The reason for labouring this is that, just like before the war started, investors were looking at the situation through their own lens: if it was irrational to them for it to start in the first place, it would not happen. How wrong! Now, there is a tendency to view inflation as some disembodied, nebulous concept working independently with a life of its own. It is not; inflation is always caused by stimulatory factors. There is also the natural inclination to make comparisons with periods such as the 1970s and 80s, the last time we had proper inflation, and indeed, for some while, stagflation; as investors clutch at straws to find anchor points, there is a greater risk of a lazy assumption that it will conform to historic norms.
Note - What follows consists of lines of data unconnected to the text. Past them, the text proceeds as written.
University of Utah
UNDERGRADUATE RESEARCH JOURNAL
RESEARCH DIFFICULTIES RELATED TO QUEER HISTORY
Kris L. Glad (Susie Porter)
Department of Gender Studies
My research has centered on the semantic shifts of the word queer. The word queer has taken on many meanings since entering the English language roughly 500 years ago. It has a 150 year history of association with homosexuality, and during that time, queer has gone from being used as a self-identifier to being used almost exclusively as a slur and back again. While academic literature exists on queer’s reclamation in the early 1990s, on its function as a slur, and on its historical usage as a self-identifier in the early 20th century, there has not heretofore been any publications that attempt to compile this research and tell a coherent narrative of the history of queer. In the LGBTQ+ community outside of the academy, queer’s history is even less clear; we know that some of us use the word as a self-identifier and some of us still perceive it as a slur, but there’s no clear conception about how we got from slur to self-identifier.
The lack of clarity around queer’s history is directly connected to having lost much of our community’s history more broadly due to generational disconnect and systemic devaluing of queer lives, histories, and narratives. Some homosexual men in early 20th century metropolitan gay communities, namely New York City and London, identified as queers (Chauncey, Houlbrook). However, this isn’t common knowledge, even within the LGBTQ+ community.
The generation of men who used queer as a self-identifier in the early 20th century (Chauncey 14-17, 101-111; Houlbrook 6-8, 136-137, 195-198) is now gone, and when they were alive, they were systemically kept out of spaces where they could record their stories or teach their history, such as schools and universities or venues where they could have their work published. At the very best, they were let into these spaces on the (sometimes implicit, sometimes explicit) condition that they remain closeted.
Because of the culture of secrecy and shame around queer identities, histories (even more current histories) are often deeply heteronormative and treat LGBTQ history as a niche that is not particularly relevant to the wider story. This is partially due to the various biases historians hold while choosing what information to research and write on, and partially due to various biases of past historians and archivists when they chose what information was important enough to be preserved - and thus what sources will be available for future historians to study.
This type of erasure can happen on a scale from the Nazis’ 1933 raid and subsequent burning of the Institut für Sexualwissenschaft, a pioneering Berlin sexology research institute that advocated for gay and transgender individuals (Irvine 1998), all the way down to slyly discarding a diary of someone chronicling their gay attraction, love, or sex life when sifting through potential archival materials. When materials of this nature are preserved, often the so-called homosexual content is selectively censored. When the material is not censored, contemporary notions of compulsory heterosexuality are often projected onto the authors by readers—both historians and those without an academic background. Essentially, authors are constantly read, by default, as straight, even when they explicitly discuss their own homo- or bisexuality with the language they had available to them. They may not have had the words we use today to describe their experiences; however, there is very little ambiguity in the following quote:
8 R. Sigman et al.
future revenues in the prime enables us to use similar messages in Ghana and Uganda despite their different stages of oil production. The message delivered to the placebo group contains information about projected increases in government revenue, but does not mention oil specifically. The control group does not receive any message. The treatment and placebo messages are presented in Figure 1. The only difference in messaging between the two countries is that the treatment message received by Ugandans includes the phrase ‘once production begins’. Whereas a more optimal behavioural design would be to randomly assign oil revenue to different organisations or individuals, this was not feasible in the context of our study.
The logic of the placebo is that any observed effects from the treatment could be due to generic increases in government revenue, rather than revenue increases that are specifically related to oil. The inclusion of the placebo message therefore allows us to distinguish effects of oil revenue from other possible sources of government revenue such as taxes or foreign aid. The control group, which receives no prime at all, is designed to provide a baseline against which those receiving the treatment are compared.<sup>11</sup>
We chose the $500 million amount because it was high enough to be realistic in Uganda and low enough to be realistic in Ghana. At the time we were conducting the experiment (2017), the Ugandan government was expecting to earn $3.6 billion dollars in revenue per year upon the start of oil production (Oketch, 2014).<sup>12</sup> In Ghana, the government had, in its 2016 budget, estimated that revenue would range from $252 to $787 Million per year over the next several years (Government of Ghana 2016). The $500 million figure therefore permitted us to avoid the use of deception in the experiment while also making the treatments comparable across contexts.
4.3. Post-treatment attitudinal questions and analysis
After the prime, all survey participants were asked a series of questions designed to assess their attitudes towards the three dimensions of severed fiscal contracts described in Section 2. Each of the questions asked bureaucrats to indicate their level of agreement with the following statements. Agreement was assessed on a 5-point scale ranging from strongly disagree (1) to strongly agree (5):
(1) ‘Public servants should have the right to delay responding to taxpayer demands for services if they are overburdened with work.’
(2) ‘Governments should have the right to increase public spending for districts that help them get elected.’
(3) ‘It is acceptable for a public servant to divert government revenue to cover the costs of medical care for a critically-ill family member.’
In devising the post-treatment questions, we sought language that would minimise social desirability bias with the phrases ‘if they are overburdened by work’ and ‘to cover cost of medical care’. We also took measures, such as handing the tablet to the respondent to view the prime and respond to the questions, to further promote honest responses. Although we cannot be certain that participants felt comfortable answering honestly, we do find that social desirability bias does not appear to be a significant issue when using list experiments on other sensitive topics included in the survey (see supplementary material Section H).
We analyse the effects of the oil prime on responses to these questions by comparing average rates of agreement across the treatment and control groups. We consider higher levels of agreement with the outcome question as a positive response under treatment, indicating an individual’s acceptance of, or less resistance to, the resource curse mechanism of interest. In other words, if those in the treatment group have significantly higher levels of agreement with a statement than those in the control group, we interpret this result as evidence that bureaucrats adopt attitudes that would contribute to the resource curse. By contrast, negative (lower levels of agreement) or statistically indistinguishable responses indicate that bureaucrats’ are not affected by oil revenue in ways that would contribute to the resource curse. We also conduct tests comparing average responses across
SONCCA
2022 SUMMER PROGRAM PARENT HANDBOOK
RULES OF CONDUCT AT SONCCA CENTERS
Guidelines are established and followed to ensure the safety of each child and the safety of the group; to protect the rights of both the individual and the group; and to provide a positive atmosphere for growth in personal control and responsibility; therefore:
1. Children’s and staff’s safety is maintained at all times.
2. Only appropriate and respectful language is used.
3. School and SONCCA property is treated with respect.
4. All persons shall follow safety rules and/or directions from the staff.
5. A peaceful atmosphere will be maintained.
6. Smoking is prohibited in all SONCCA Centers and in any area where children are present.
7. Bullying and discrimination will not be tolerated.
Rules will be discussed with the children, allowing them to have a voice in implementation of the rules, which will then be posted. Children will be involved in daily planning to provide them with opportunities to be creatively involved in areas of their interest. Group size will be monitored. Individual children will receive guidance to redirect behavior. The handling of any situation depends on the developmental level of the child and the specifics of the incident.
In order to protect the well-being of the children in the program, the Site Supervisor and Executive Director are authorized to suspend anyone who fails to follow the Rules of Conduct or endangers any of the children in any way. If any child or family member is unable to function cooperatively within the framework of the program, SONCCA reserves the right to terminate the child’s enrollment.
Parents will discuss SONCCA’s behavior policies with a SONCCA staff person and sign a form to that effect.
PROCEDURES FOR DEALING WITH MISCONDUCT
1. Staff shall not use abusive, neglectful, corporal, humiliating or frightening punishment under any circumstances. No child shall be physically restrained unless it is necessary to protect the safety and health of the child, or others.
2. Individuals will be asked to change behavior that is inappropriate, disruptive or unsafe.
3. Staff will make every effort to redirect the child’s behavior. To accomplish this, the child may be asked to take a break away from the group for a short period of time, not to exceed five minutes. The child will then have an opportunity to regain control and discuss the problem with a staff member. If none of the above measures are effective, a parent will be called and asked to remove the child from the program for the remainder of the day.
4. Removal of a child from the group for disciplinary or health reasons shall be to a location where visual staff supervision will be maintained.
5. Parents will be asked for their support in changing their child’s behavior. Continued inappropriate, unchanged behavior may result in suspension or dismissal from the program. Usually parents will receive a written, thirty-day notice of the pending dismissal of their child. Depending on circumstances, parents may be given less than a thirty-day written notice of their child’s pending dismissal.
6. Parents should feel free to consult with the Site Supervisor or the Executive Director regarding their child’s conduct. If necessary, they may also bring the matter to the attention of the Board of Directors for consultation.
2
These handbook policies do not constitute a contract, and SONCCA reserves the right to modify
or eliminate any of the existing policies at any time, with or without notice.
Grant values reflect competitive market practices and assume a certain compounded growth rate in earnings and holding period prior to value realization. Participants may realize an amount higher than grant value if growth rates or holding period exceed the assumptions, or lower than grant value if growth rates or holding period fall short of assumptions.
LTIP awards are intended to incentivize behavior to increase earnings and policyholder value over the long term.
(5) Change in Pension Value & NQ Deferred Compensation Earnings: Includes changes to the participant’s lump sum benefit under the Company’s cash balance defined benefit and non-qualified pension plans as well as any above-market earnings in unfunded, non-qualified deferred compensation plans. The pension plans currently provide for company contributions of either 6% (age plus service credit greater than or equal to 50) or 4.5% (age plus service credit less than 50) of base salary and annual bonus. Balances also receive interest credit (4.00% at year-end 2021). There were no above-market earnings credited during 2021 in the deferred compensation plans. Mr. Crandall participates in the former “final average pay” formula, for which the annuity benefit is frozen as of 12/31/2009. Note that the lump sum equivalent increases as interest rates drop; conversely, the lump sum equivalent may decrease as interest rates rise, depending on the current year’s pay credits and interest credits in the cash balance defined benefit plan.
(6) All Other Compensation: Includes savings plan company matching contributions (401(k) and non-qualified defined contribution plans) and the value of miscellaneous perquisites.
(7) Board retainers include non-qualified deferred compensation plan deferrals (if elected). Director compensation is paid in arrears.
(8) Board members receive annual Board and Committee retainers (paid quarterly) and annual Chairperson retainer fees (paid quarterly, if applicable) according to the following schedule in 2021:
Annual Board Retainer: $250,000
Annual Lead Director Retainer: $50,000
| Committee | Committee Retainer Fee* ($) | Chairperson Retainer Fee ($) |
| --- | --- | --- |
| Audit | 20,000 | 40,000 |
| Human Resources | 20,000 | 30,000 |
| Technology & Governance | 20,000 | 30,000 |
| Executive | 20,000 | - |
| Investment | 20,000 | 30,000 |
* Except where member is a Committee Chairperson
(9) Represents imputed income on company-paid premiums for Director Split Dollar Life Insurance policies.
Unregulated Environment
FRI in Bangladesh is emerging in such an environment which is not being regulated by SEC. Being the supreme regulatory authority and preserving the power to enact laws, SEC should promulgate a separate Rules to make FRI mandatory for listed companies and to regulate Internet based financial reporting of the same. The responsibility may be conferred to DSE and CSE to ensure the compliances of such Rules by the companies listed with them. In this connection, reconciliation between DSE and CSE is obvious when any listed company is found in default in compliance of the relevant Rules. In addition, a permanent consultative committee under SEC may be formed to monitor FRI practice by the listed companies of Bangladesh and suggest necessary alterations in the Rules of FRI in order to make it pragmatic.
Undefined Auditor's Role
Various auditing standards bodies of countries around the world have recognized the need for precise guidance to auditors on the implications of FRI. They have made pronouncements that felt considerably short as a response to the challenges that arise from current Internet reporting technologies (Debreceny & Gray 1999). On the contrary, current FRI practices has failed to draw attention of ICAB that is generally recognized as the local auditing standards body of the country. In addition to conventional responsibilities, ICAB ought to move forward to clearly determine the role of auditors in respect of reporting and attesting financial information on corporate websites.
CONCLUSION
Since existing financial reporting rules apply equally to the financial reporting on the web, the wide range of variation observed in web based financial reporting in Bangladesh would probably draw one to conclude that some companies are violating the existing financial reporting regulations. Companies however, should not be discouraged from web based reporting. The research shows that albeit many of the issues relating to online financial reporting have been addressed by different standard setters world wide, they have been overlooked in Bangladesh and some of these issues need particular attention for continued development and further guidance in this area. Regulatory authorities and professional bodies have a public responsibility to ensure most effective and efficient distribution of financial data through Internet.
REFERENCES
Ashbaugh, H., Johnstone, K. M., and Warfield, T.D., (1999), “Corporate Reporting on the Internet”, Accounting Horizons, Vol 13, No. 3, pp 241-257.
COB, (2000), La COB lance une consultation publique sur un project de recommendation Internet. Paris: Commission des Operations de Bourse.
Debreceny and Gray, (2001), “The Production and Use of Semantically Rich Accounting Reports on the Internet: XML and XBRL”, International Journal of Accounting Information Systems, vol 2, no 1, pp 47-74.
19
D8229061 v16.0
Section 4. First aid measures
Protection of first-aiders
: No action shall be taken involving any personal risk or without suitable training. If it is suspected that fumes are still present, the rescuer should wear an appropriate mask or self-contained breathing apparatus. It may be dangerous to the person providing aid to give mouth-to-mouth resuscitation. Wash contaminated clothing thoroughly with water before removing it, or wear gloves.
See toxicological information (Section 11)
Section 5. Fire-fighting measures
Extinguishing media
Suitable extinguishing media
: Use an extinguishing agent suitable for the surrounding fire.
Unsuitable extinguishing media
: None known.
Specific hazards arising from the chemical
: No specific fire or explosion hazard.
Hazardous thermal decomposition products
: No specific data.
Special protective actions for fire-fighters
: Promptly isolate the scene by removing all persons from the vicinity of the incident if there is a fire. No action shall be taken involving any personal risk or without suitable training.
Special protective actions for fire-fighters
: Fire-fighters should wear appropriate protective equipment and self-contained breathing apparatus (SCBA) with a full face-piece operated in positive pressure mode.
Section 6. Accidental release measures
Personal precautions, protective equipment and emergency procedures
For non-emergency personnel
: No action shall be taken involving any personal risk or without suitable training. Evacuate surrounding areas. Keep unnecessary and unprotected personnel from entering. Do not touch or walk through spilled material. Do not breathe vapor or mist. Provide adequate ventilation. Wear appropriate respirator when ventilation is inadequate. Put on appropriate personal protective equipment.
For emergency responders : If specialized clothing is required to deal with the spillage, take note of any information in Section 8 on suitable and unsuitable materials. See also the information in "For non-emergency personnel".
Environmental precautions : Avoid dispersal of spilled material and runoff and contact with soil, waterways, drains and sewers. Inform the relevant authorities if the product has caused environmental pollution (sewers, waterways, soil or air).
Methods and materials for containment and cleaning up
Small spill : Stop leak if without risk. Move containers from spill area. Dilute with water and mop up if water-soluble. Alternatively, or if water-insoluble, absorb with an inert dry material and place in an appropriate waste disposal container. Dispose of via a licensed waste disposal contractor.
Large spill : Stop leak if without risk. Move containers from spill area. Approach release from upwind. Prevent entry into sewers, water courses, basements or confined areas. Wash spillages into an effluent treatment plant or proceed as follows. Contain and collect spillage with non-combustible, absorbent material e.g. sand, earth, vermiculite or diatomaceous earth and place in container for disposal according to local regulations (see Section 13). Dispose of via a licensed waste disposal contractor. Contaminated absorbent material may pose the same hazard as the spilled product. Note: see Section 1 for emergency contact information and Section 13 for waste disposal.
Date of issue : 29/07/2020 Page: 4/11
Today’s situation with its the confluence of many complex factors is very different. It may display similar symptoms and prompt familiar responses (i.e. how to contain costs, government pressure to help struggling families, industrial action for higher pay etc), but this time it is geopolitics, exacerbated by two years of dealing with a pandemic, which is shaping events rather than straight forward ‘O’ Level economics.